---------- LISTED RECORDS
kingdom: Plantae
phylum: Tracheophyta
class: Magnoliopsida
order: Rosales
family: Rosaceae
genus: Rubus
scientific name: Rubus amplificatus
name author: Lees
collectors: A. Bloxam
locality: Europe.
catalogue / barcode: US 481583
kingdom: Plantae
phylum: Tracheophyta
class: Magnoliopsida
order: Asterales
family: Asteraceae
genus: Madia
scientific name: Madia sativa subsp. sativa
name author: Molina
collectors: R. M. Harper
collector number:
--------------------
GIVEN INSTRUCTION
Substitute "collected by" for "collectors" everywhere it occurs in the items above, and leave everything else as it is.

RIGHT ANSWER
kingdom: Plantae
phylum: Tracheophyta
class: Magnoliopsida
order: Rosales
family: Rosaceae
genus: Rubus
scientific name: Rubus amplificatus
name author: Lees
collected by: A. Bloxam
locality: Europe.
catalogue / barcode: US 481583
kingdom: Plantae
phylum: Tracheophyta
class: Magnoliopsida
order: Asterales
family: Asteraceae
genus: Madia
scientific name: Madia sativa subsp. sativa
name author: Molina
collected by: R. M. Harper
collector number:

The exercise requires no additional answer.